== Provided records ==
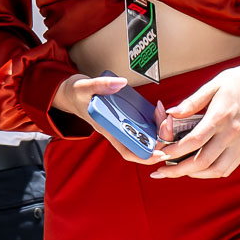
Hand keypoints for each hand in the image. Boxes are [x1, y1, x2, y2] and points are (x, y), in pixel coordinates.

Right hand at [53, 74, 167, 165]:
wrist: (71, 93)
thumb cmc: (77, 94)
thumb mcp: (85, 87)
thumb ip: (101, 85)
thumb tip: (120, 83)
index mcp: (108, 130)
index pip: (128, 151)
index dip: (145, 156)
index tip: (161, 154)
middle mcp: (117, 130)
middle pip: (143, 143)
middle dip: (160, 136)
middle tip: (167, 120)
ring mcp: (122, 124)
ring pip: (146, 133)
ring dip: (159, 126)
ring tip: (163, 112)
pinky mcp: (126, 116)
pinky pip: (144, 122)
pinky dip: (154, 118)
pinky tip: (158, 108)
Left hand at [152, 58, 239, 178]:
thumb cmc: (239, 82)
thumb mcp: (214, 84)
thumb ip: (192, 102)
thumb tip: (170, 113)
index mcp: (221, 116)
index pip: (194, 141)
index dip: (174, 151)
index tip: (160, 154)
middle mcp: (232, 133)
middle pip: (202, 161)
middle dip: (177, 170)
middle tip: (161, 171)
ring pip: (215, 170)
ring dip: (193, 174)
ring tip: (177, 171)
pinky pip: (227, 169)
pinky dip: (210, 173)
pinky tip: (198, 169)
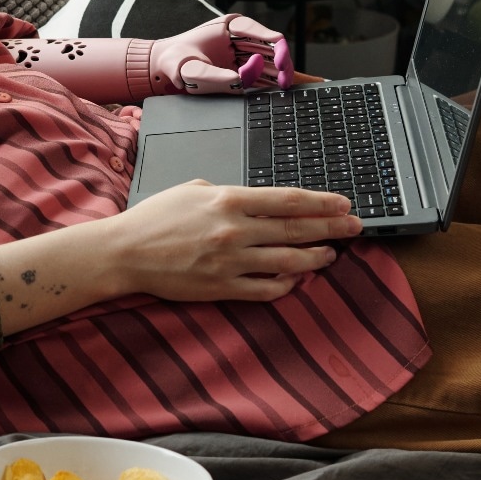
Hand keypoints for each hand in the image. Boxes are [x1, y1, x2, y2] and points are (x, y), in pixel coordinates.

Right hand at [103, 181, 361, 302]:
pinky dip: (287, 283)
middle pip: (296, 229)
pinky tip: (296, 277)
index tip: (343, 203)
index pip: (288, 200)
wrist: (125, 252)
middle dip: (331, 227)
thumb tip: (256, 200)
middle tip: (355, 226)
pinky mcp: (223, 287)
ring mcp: (231, 262)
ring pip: (288, 261)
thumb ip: (229, 194)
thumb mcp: (194, 190)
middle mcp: (235, 230)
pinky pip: (266, 289)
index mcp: (229, 200)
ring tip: (331, 254)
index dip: (321, 202)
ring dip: (316, 257)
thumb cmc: (155, 218)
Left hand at [152, 14, 297, 93]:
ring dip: (278, 72)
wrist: (161, 68)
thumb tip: (240, 82)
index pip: (257, 31)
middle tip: (285, 77)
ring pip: (268, 59)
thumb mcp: (191, 69)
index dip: (273, 44)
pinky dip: (269, 80)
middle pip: (268, 45)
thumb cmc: (174, 61)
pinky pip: (260, 72)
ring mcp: (240, 51)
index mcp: (228, 26)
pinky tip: (276, 89)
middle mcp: (237, 36)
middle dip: (280, 61)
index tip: (279, 56)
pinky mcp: (239, 66)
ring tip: (284, 85)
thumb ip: (216, 76)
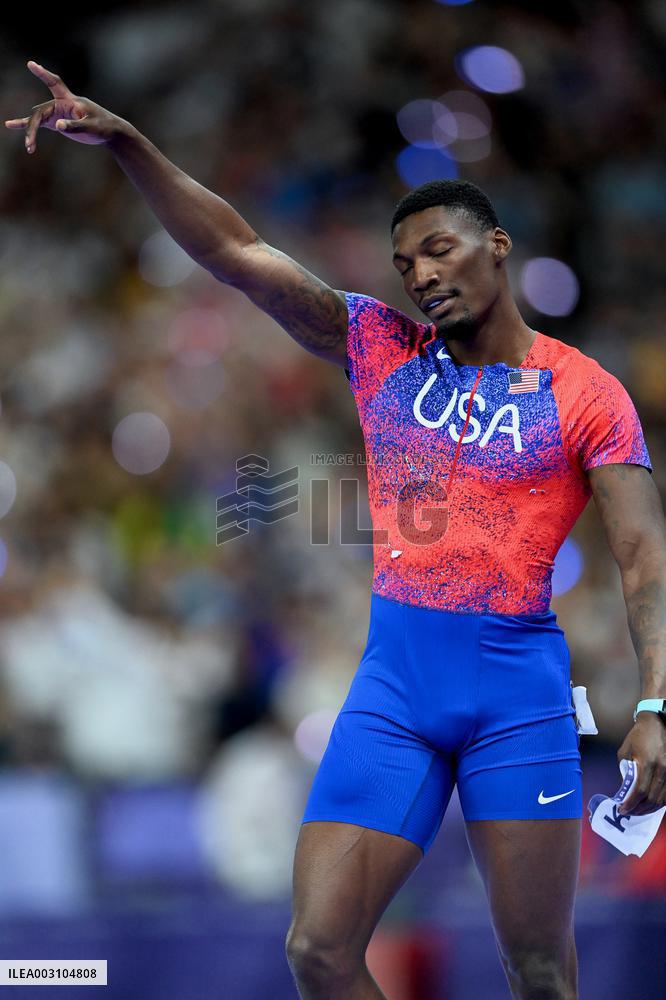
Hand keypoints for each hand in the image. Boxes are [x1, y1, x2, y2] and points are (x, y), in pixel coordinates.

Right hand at [4, 60, 124, 152]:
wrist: (111, 132)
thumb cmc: (104, 127)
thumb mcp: (91, 127)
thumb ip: (75, 126)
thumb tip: (57, 125)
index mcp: (70, 100)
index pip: (54, 83)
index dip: (43, 74)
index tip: (31, 64)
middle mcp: (61, 104)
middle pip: (40, 111)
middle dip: (33, 127)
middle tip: (30, 144)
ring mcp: (58, 113)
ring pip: (38, 119)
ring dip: (31, 132)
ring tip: (28, 146)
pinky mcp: (58, 123)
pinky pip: (40, 124)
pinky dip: (29, 127)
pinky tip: (13, 126)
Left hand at [617, 713, 665, 814]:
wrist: (656, 723)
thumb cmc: (638, 736)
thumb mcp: (625, 751)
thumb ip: (625, 771)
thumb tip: (625, 789)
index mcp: (647, 762)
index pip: (640, 790)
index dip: (631, 803)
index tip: (622, 809)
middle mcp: (662, 768)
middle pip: (652, 798)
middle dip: (639, 809)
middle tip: (629, 813)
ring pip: (662, 799)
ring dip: (649, 808)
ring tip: (638, 811)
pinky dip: (660, 803)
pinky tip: (651, 805)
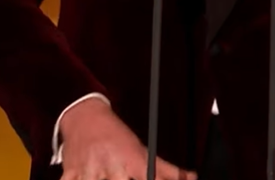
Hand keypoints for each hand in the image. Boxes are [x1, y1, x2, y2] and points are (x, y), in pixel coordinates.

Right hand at [59, 97, 196, 179]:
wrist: (86, 115)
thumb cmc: (117, 136)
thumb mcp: (143, 150)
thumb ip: (167, 170)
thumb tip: (191, 178)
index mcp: (132, 162)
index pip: (149, 177)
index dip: (153, 179)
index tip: (149, 179)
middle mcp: (112, 167)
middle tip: (121, 177)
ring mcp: (90, 171)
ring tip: (103, 177)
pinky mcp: (70, 175)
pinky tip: (83, 178)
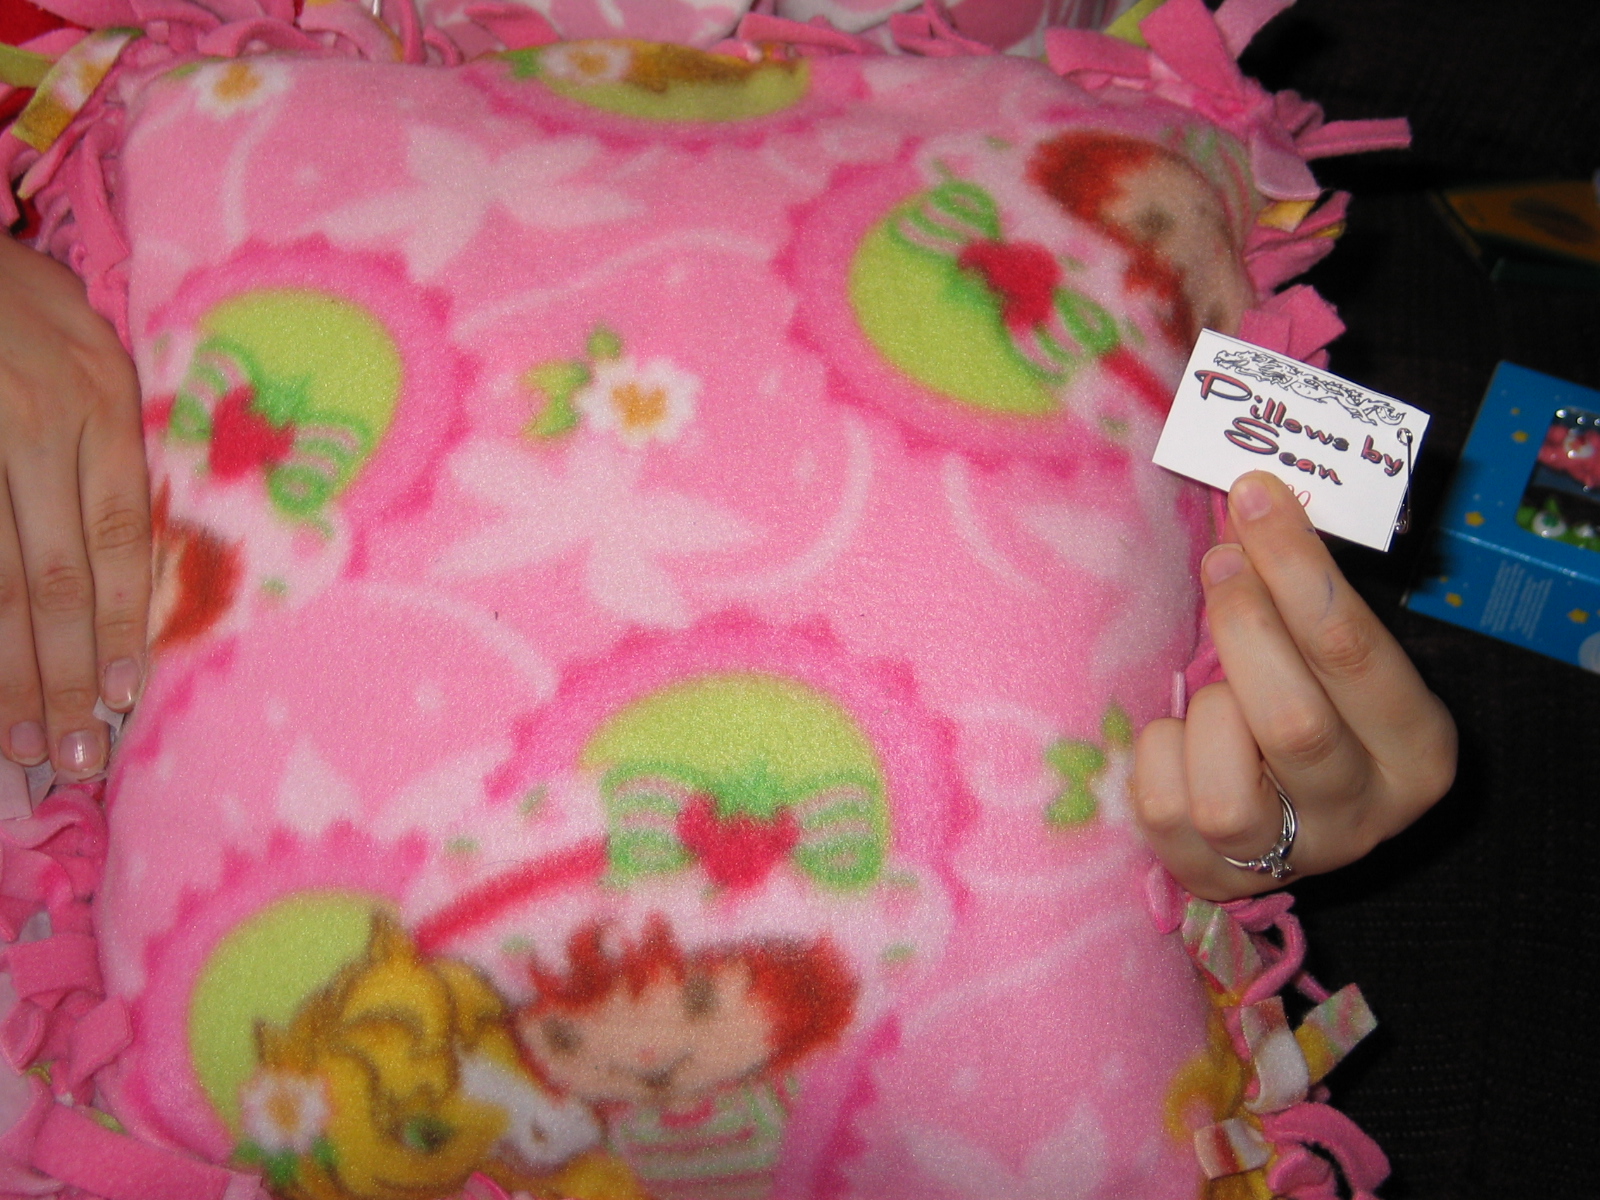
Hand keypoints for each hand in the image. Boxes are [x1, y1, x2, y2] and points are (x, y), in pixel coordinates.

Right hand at [0, 232, 148, 779]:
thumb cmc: (19, 293)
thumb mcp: (90, 343)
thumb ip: (110, 438)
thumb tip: (132, 553)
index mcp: (97, 402)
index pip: (119, 539)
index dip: (123, 624)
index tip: (125, 698)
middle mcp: (32, 424)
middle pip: (52, 576)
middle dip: (64, 673)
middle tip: (70, 753)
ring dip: (3, 666)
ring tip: (14, 739)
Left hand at [1132, 471, 1456, 899]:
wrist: (1283, 807)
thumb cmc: (1310, 700)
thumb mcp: (1332, 657)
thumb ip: (1306, 597)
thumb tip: (1250, 501)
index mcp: (1419, 750)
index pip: (1355, 652)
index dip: (1297, 568)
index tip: (1254, 496)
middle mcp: (1365, 815)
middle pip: (1291, 722)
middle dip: (1243, 627)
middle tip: (1220, 563)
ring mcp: (1291, 858)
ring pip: (1225, 791)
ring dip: (1205, 718)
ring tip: (1213, 698)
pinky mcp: (1213, 877)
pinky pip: (1163, 807)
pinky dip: (1159, 755)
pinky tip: (1180, 741)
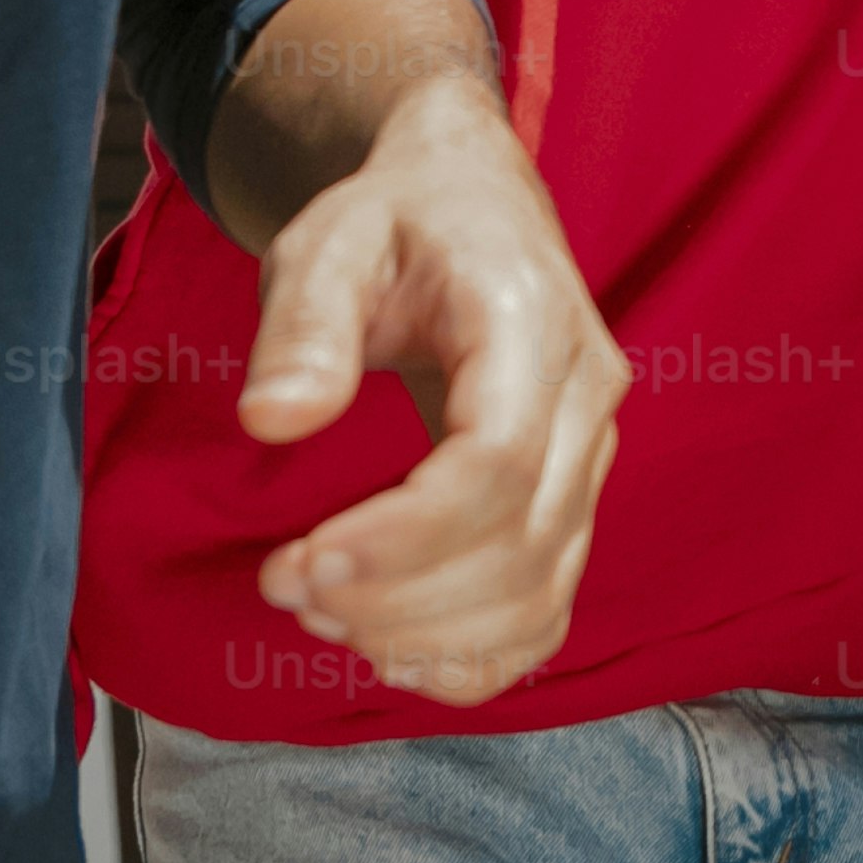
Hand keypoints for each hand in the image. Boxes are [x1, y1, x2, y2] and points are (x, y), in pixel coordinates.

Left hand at [240, 76, 623, 705]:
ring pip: (541, 592)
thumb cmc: (395, 223)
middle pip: (523, 542)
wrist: (468, 205)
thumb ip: (303, 325)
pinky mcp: (573, 501)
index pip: (500, 462)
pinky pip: (548, 612)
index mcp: (533, 321)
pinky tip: (389, 651)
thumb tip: (271, 419)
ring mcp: (592, 457)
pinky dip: (476, 658)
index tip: (302, 562)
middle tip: (283, 586)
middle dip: (396, 596)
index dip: (405, 537)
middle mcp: (586, 397)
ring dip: (426, 634)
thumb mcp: (328, 243)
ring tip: (318, 611)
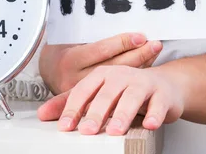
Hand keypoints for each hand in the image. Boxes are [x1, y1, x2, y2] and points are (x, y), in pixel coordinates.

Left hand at [37, 65, 183, 134]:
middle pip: (107, 94)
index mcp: (102, 74)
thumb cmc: (126, 90)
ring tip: (115, 131)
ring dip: (123, 114)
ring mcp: (143, 83)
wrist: (163, 85)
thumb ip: (71, 103)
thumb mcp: (98, 94)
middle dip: (96, 113)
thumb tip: (42, 114)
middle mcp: (122, 76)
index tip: (65, 126)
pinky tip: (149, 124)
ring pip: (132, 97)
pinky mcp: (162, 94)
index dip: (73, 108)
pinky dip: (153, 114)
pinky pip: (158, 104)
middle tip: (87, 131)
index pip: (84, 90)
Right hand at [39, 33, 162, 94]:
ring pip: (118, 80)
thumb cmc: (60, 49)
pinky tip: (146, 65)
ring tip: (155, 51)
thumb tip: (123, 24)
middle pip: (114, 67)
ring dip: (140, 64)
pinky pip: (117, 87)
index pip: (101, 51)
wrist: (47, 70)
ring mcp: (85, 93)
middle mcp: (76, 78)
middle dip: (138, 54)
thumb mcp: (70, 38)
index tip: (140, 36)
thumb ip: (92, 38)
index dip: (122, 43)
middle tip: (155, 43)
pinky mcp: (92, 102)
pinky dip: (132, 75)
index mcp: (70, 60)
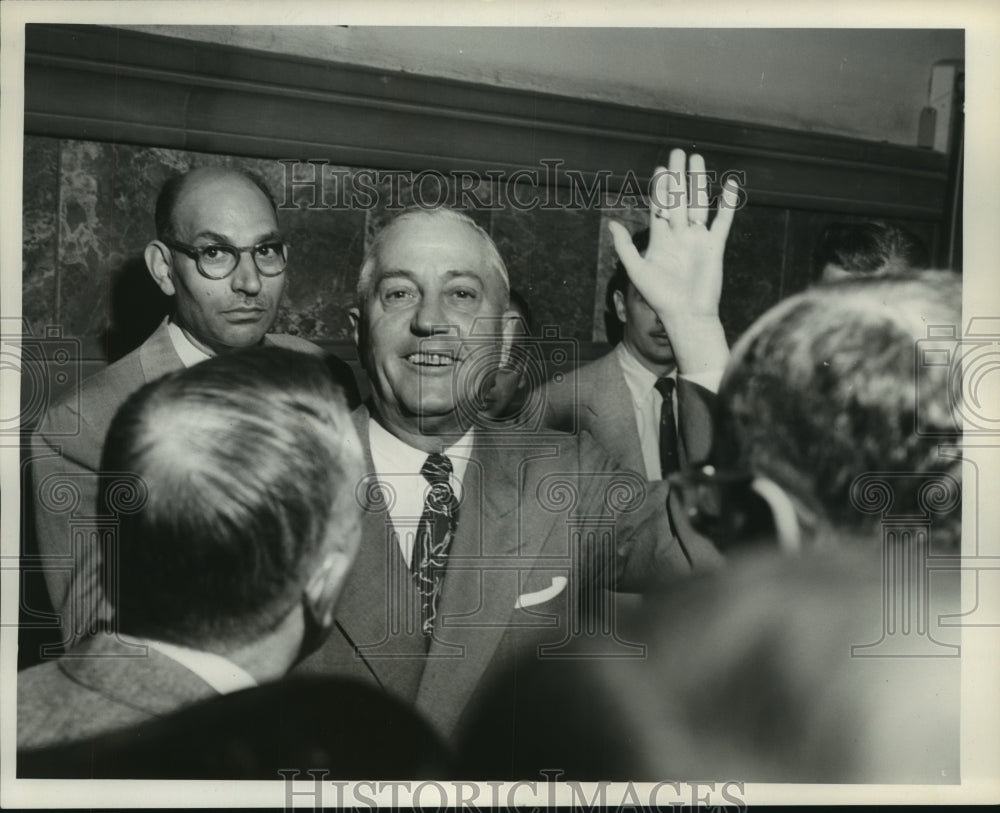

== What is needed ==
Would you please copy, word for word, everything above from the line containing "middle dip: (64, 673)" down to the line containing "middle mcp: (1365, 815)", those two lines included?

== Finished task ==
middle dip: (64, 673)
middle tip: (70, 753)
ring dip: (3, 666)
ring tip: (14, 739)
Left hand at [1132, 471, 1456, 899]:
wrist: (1283, 807)
thumb cmc: (1310, 700)
thumb mcp: (1332, 657)
thumb ip: (1306, 597)
thumb tip: (1250, 501)
index mcp: (1419, 750)
index pip: (1355, 652)
index dip: (1297, 568)
index tip: (1254, 496)
middle mcp: (1365, 815)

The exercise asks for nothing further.